■ WHAT TO PRODUCE
Exclude the pictures, then copy all remaining records exactly.

*** Opening INPUT DATA ***

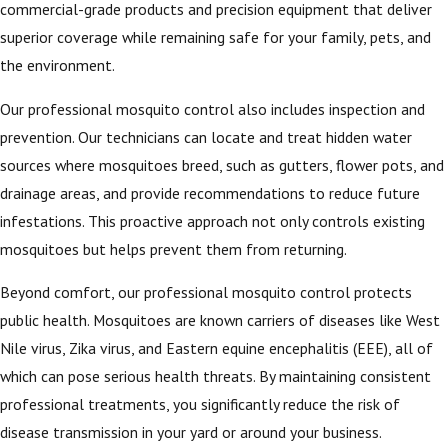
commercial-grade products and precision equipment that deliver
superior coverage while remaining safe for your family, pets, and
the environment.
Our professional mosquito control also includes inspection and
prevention. Our technicians can locate and treat hidden water
sources where mosquitoes breed, such as gutters, flower pots, and
drainage areas, and provide recommendations to reduce future
infestations. This proactive approach not only controls existing
mosquitoes but helps prevent them from returning.
Beyond comfort, our professional mosquito control protects
public health. Mosquitoes are known carriers of diseases like West
Nile virus, Zika virus, and Eastern equine encephalitis (EEE), all of
which can pose serious health threats. By maintaining consistent
professional treatments, you significantly reduce the risk of
disease transmission in your yard or around your business.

*** Closing INPUT DATA ***

■ ANSWER BELOW
commercial-grade products and precision equipment that deliver
superior coverage while remaining safe for your family, pets, and
the environment.
Our professional mosquito control also includes inspection and
prevention. Our technicians can locate and treat hidden water
sources where mosquitoes breed, such as gutters, flower pots, and
drainage areas, and provide recommendations to reduce future
infestations. This proactive approach not only controls existing
mosquitoes but helps prevent them from returning.
Beyond comfort, our professional mosquito control protects
public health. Mosquitoes are known carriers of diseases like West
Nile virus, Zika virus, and Eastern equine encephalitis (EEE), all of
which can pose serious health threats. By maintaining consistent
professional treatments, you significantly reduce the risk of
disease transmission in your yard or around your business.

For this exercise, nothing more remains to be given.